* Task *
Transcribe everything in the listing as written, and let no image into the copy.

* Data for the task *
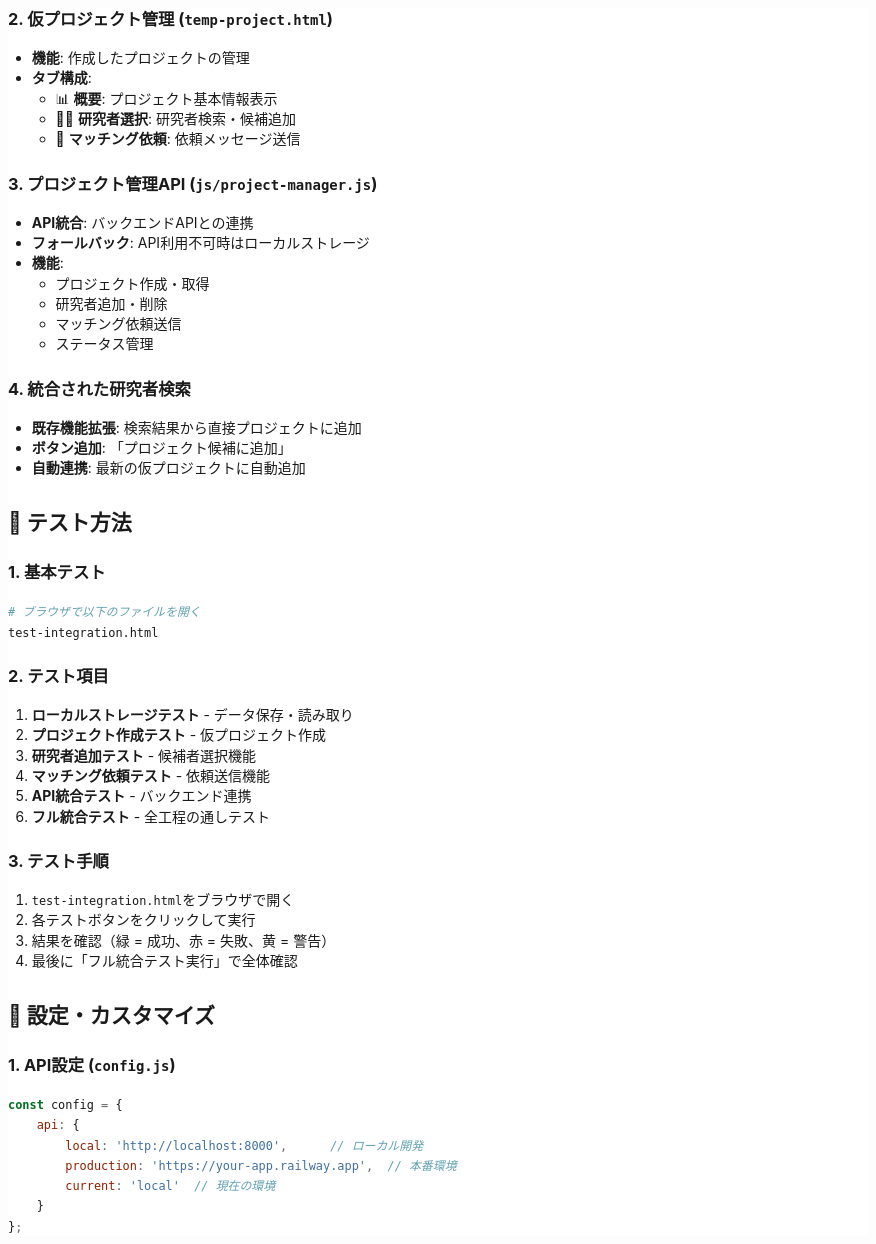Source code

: ### 2. 仮プロジェクト管理 (`temp-project.html`)
- **機能**: 作成したプロジェクトの管理
- **タブ構成**:
  - 📊 **概要**: プロジェクト基本情報表示
  - 👨‍🔬 **研究者選択**: 研究者検索・候補追加
  - 🤝 **マッチング依頼**: 依頼メッセージ送信

### 3. プロジェクト管理API (`js/project-manager.js`)
- **API統合**: バックエンドAPIとの連携
- **フォールバック**: API利用不可時はローカルストレージ
- **機能**:
  - プロジェクト作成・取得
  - 研究者追加・削除
  - マッチング依頼送信
  - ステータス管理

### 4. 統合された研究者検索
- **既存機能拡張**: 検索結果から直接プロジェクトに追加
- **ボタン追加**: 「プロジェクト候補に追加」
- **自動連携**: 最新の仮プロジェクトに自動追加

## 🧪 テスト方法

### 1. 基本テスト
```bash
# ブラウザで以下のファイルを開く
test-integration.html
```

### 2. テスト項目
1. **ローカルストレージテスト** - データ保存・読み取り
2. **プロジェクト作成テスト** - 仮プロジェクト作成
3. **研究者追加テスト** - 候補者選択機能
4. **マッチング依頼テスト** - 依頼送信機能
5. **API統合テスト** - バックエンド連携
6. **フル統合テスト** - 全工程の通しテスト

### 3. テスト手順
1. `test-integration.html`をブラウザで開く
2. 各テストボタンをクリックして実行
3. 結果を確認（緑 = 成功、赤 = 失敗、黄 = 警告）
4. 最後に「フル統合テスト実行」で全体確認

## 🔧 設定・カスタマイズ

### 1. API設定 (`config.js`)
```javascript
const config = {
    api: {
        local: 'http://localhost:8000',      // ローカル開発
        production: 'https://your-app.railway.app',  // 本番環境
        current: 'local'  // 現在の環境
    }
};
```
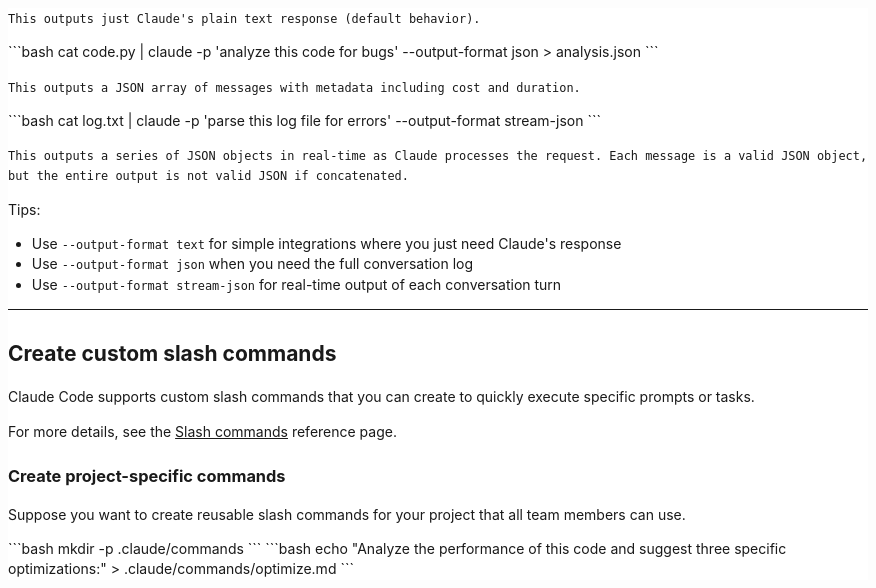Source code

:     This outputs just Claude's plain text response (default behavior).

  </Step>

  <Step title="Use JSON format">
    ```bash
    cat code.py | claude -p 'analyze this code for bugs' --output-format json > analysis.json
    ```

    This outputs a JSON array of messages with metadata including cost and duration.

  </Step>

  <Step title="Use streaming JSON format">
    ```bash
    cat log.txt | claude -p 'parse this log file for errors' --output-format stream-json
    ```

    This outputs a series of JSON objects in real-time as Claude processes the request. Each message is a valid JSON object, but the entire output is not valid JSON if concatenated.

  </Step>
</Steps>

<Tip>
  Tips:

- Use `--output-format text` for simple integrations where you just need Claude's response
- Use `--output-format json` when you need the full conversation log
- Use `--output-format stream-json` for real-time output of each conversation turn
  </Tip>

---

## Create custom slash commands

Claude Code supports custom slash commands that you can create to quickly execute specific prompts or tasks.

For more details, see the [Slash commands](/en/docs/claude-code/slash-commands) reference page.

### Create project-specific commands

Suppose you want to create reusable slash commands for your project that all team members can use.

<Steps>
  <Step title="Create a commands directory in your project">
    ```bash
    mkdir -p .claude/commands
    ```
  </Step>

  <Step title="Create a Markdown file for each command">
    ```bash
    echo "Analyze the performance of this code and suggest three specific optimizations:" > .claude/commands/optimize.md
    ```
  </Step>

* Task result *
Source code

: ### 2. 仮プロジェクト管理 (`temp-project.html`)
- **機能**: 作成したプロジェクトの管理
- **タブ構成**:
  - 📊 **概要**: プロジェクト基本情報表示
  - 👨‍🔬 **研究者選択**: 研究者検索・候補追加
  - 🤝 **マッチング依頼**: 依頼メッセージ送信

### 3. プロジェクト管理API (`js/project-manager.js`)
- **API統合**: バックエンドAPIとの連携
- **フォールバック**: API利用不可時はローカルストレージ
- **機能**:
  - プロジェクト作成・取得
  - 研究者追加・削除
  - マッチング依頼送信
  - ステータス管理

### 4. 統合された研究者検索
- **既存機能拡張**: 検索結果から直接プロジェクトに追加
- **ボタン追加**: 「プロジェクト候補に追加」
- **自動連携**: 最新の仮プロジェクトに自動追加

## 🧪 テスト方法

### 1. 基本テスト
```bash
# ブラウザで以下のファイルを開く
test-integration.html
```

### 2. テスト項目
1. **ローカルストレージテスト** - データ保存・読み取り
2. **プロジェクト作成テスト** - 仮プロジェクト作成
3. **研究者追加テスト** - 候補者選択機能
4. **マッチング依頼テスト** - 依頼送信機能
5. **API統合テスト** - バックエンド連携
6. **フル統合テスト** - 全工程の通しテスト

### 3. テスト手順
1. `test-integration.html`をブラウザで開く
2. 各テストボタンをクリックして実行
3. 結果を確認（緑 = 成功、赤 = 失敗、黄 = 警告）
4. 最後に「フル統合テスト実行」で全体確認

## 🔧 設定・カスタマイズ

### 1. API設定 (`config.js`)
```javascript
const config = {
    api: {
        local: 'http://localhost:8000',      // ローカル開発
        production: 'https://your-app.railway.app',  // 本番環境
        current: 'local'  // 現在の環境
    }
};
```
Source code

:     This outputs just Claude's plain text response (default behavior).

  </Step>

  <Step title="Use JSON format">
    ```bash
    cat code.py | claude -p 'analyze this code for bugs' --output-format json > analysis.json
    ```

    This outputs a JSON array of messages with metadata including cost and duration.

  </Step>

  <Step title="Use streaming JSON format">
    ```bash
    cat log.txt | claude -p 'parse this log file for errors' --output-format stream-json
    ```

    This outputs a series of JSON objects in real-time as Claude processes the request. Each message is a valid JSON object, but the entire output is not valid JSON if concatenated.

  </Step>
</Steps>

<Tip>
  Tips:

- Use `--output-format text` for simple integrations where you just need Claude's response
- Use `--output-format json` when you need the full conversation log
- Use `--output-format stream-json` for real-time output of each conversation turn
  </Tip>

---

## Create custom slash commands

Claude Code supports custom slash commands that you can create to quickly execute specific prompts or tasks.

For more details, see the [Slash commands](/en/docs/claude-code/slash-commands) reference page.

### Create project-specific commands

Suppose you want to create reusable slash commands for your project that all team members can use.

<Steps>
  <Step title="Create a commands directory in your project">
    ```bash
    mkdir -p .claude/commands
    ```
  </Step>

  <Step title="Create a Markdown file for each command">
    ```bash
    echo "Analyze the performance of this code and suggest three specific optimizations:" > .claude/commands/optimize.md
    ```
  </Step>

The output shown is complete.